Ричард, впрочем, был до определенной степени знаком с таким типом женского поведения.

– Да, – сказал он, скептически качая головой. – В конце концов, я ведь должен буду говорить со знанием дела.

– Говорить? С кем? Я не понимаю.

– Говорить с теми, кто согласится поддержать тебя и твои стихи. Чтобы добиться освобождения твоего брата. – Когда он произнес эти слова, до него в полной мере дошла абсурдность всей этой затеи. Какой идиотизм – согласиться в ней участвовать. И кажется, она вчера упомянула, что через три недели должна вернуться в Москву?

– Мне показалось, что ты не хочешь в это ввязываться.

– Почему? – Голос его звучал механически. – Потому что мне не нравятся твои стихи? Но ты сама только что два раза повторила, что для тебя это не имеет никакого значения.
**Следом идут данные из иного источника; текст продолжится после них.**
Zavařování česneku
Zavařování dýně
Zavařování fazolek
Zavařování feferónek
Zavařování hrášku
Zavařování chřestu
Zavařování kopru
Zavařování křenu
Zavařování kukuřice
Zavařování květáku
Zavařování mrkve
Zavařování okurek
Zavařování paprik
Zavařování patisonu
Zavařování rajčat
– Но для тебя-то имеет. И вообще я не об этом. – Анна словно бы стряхнула хмурость и улыбнулась. – Ты, наверное, подумал, что я на тебя сержусь или, может, жалею саму себя. Ну да, я себя жалею, но не в этом дело. Я должна тебе кое-что сказать, и если ты чувствуешь передо мной какие-то обязательства, может быть, тогда тебе будет легче от них отказаться. А ты наверняка чувствуешь, потому что ты порядочный человек. Настолько порядочный, что я должна все тебе выложить прямо сейчас. Мой братец, который сидит в московской тюрьме, – далеко не порядочный человек. Я тебе говорила, что он действительно виноват в том, в чем его обвиняют? Так все и есть. И не только в этом. Вся эта авантюра с петицией – идея моей мамы. Боюсь, она меня переоценивает. Моего брата она тоже переоценивает, правда, в другом смысле. Он… он совершенно безответственный человек, Ричард, как мне ни жаль, и он недостоин твоей помощи, поэтому я вообще не должна была тебя ни о чем просить. Будь я такой же честной и бескорыстной, как ты, я бы посоветовала тебе прямо сейчас отказаться от этой затеи.
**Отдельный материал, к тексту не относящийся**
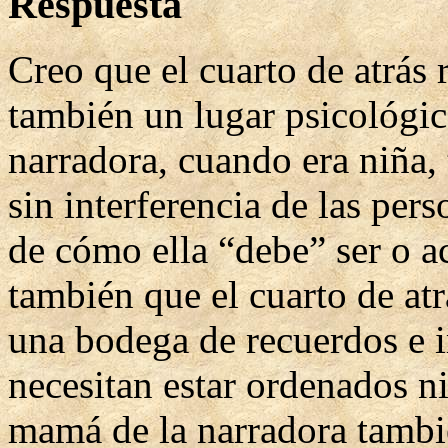
Respuesta
Creo que el cuarto de atrás 
también un lugar psicológico
narradora, cuando era niña, 
sin interferencia de las per
de cómo ella “debe” ser o a
también que el cuarto de at
una bodega de recuerdos e 
necesitan estar ordenados n
mamá de la narradora tambié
Ричард уже был готов услышать все, что угодно, что Аннин брат – наемный убийца, соложник Горбачева и вообще на самом деле ее муж.

– Понятно, – проговорил он.

– Ты слишком легковесно к этому относишься. Тебе ведь, наверное, встречалась эта русская пословица; «Где одна гадюка, там и гадючье гнездо».

– Еще бы. А сколько человек в Англии знают эту часть истории?

– Я думаю, профессор Леон обо всем догадался. Или по крайней мере чувствует, что здесь что-то не так. Больше никто, я уверена.

– То, что твой брат… преступник, похоже, не ослабило твоей решимости.

– Ни в коей мере. Я ведь не пытаюсь добиться для него кассации или амнистии, просто хочу, чтобы его выпустили, раз он уже отсидел положенный по закону срок.

– А эта часть истории именно так и выглядит? Никаких дополнительных обстоятельств? Ничего другого?

– Нет, это чистая правда, и ничего больше , –все именно так, как я тебе сказала.

– Понятно, – повторил Ричард. – Ты, кажется, говорила профессору Леону о каком-то списке, видимо, тех людей, с которыми надо связаться. Итак?